Dostoiévski, em sua novela O duplo, procura manter em seu leitor a dúvida quanto à natureza do duplo [do sósia], intercalando momentos em que este é apenas fruto da alucinação do personagem principal com passagens em que o duplo parece ser real, fazendo com que o herói da novela confronte-se com suas impossibilidades, seu insuportável, seu subterrâneo. O personagem assim que se sente familiarizado com seu duplo, confessando a ele suas intimidades, e é tomado por uma enorme felicidade e um sentimento de segurança. Mas logo, este sentimento é substituído por uma insegurança e uma fraqueza diante daquele que se havia tornado seu maior rival, o usurpador de suas funções e o responsável por seu declínio social. Uma série extensa de sentimentos contraditórios permeiam o universo atormentado a ponto de surpreendê-lo com suas próprias atitudes e fazê-lo reconhecer-se como seu amigo e inimigo ao mesmo tempo. Essa ambiguidade torna possível encontrar, na ideia do duplo, uma das discussões centrais, não apenas em Dostoiévski, mas na literatura ocidental: a presença das sombras.
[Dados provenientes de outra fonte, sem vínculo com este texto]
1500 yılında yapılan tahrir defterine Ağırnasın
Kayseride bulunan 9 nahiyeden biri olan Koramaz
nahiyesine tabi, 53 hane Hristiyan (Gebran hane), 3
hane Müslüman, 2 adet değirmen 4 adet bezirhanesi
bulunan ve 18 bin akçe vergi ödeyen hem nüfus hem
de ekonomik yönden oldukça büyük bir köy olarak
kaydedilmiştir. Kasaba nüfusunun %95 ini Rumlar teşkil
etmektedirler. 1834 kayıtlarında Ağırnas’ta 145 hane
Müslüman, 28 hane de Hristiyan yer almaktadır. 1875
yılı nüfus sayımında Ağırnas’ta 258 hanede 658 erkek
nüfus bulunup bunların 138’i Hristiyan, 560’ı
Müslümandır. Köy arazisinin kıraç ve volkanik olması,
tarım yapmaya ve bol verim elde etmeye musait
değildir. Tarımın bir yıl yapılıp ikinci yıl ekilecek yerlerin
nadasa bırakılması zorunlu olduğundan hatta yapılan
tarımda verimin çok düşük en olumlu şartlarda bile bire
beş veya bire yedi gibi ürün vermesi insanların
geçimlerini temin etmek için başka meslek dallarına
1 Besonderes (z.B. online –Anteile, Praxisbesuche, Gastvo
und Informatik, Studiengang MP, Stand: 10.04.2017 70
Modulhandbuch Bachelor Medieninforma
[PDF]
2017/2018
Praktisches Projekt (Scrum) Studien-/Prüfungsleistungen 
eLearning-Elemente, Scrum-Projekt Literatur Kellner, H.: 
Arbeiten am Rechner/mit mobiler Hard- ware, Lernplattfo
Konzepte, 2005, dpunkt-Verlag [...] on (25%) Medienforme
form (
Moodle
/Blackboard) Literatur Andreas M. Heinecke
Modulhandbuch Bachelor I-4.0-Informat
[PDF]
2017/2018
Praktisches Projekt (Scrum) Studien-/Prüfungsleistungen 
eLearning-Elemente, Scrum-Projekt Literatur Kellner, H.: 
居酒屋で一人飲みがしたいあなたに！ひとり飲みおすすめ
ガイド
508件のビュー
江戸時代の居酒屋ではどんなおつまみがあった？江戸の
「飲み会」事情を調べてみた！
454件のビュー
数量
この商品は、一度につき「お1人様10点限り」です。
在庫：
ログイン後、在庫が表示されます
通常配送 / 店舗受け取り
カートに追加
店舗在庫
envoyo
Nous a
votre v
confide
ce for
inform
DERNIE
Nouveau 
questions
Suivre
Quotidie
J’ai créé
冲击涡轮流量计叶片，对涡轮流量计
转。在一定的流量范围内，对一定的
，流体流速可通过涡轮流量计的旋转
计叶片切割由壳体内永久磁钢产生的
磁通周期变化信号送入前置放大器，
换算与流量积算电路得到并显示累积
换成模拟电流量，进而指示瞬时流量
A questão do fantasma é central diante do duplo, um conceito espectral. Não é uma confiança na razão, mas no fantasma. Entre a memória, o sonho e a ficção o importante não é o que vivemos, mas o tecido de nossa rememoração, nossa fabulação. O trabalho de Penélope da reminiscência se aproxima ao do esquecimento, pois a recordação é a trama, e o esquecimento a urdidura. O esquecimento tece para nós a cada manhã as franjas na tapeçaria da existência vivida, é o dia que desfaz o trabalho da noite, onde o rastro inscreve a lembrança de uma presença que não existe mais, e que sempre corre o risco de se apagar definitivamente. Em Dostoiéviski, vestígio da semelhança assombra suas páginas. Em Borges, o personagem-narrador continuará sonhando seu duplo, até que o sonhado um dia desperte. O discernimento prolifera os fantasmas, e na cena contemporânea circula a sombra, circula a imagem, circula o outro de mim.

* Josimar é pesquisador, mestre em Artes Visuais na Universidade do Estado de Santa Catarina, na linha de pesquisa em Teoria e História da Arte.


[1] BORGES, Jorge Luis. O livro dos seres imaginários. Companhia das Letras, São Paulo, 2008.
[2] BORGES, Jorge Luis. O duplo. In: O livro de areia. Companhia das Letras, São Paulo, 2007.
[3] DOSTOIÉVISKI, Fiódor. O duplo. Editora 34, São Paulo, 2013.